Edge Detection
Edge detection locates steep changes of radiometry in the images. A lineament can be detected by means of such a method, because it has two parallel edges.
The transition is highlighted by calculating the first local derivative for a given point, for example with a ``Gradient'' filter.
The models for a lineament are either a profile of ``roof'' type, or a profile of ``valley'' type.
The direction of the edges can be deduced from the horizontal and vertical derivative.
The second derivative, computed for example by means of a ``Laplacian'' filter, often constitutes useful information, because it makes the detection of the edges symmetrical.
The following figures show derivatives on a profile of ``roof'' type.
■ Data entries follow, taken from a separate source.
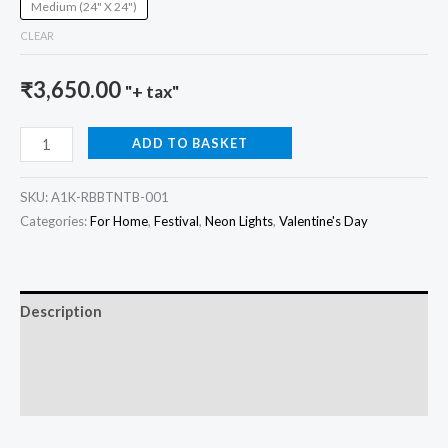
Medium (24" X 24")
CLEAR
₹
3,650.00
"+ tax"
ADD TO BASKET
SKU:
A1K-RBBTNTB-001
Categories:
For Home
,
Festival
,
Neon Lights
,
Valentine's Day
Description
Additional information
Reviews (0)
Figure 1: Profile of a line | |
Figure 2: First derivative | |
Figure 3: Second derivative |
The extraction of roads and thin rivers, typically lower or equal to 3 pixels broad, can be done by means of filters of line extraction. This implies that contrast between the lineaments and their environment is sufficient to discriminate them. The principal disadvantage of these detectors is their sensitivity to noise. The process of derivation increases the noise and tends to degrade the images.
Another means of highlighting the edges of the forms is to calculate the morphological gradient, which results from mathematical morphology. The gradient is given by the difference between the dilated image and the eroded image. Such a process transforms a fine line into two parallel lineaments located on the edges of original line. The advantage of this method on the traditional filters, such as SOBEL, is to be independent of the gradient direction.
HO and HONISHI [K.H.L. Ho, 1995a] carry out the edge detection per comparison with simple models, by using concepts of fuzzy logic. Because of the need for fuzzy logic, the image is normalized so that the values of the pixels lie between 0 and 1. The image is then convoluted by the models which constitute masks. The result of this convolution is an image coding the possibility for each pixel of being member or not of a contour. The quality of the result strongly depends on the number of models used, but a great number of models slows down the process considerably.
This is due to the fact that their method does not generalize sufficiently the models, as make it, for example, the fuzzy neural systems. Quality is after all very correct when edges are well contrasted, even if the number of models is restricted. Moreover, the implementation of such a method is simple. The adaptation to the detection of other profiles, lines for example, is immediate, by changing the model set.
NEVATIA and BABU [R. Nevatia, 1980] use a technique based on masks. They use 6 masks 5x5, representing segments of oriented edges, the orientations vary by steps of 30o . The advantage of this technique is to provide a local orientation. This information is used then to carry out a chaining and a polygonal approximation. This technique was the subject of many applications in the field of remote sensing.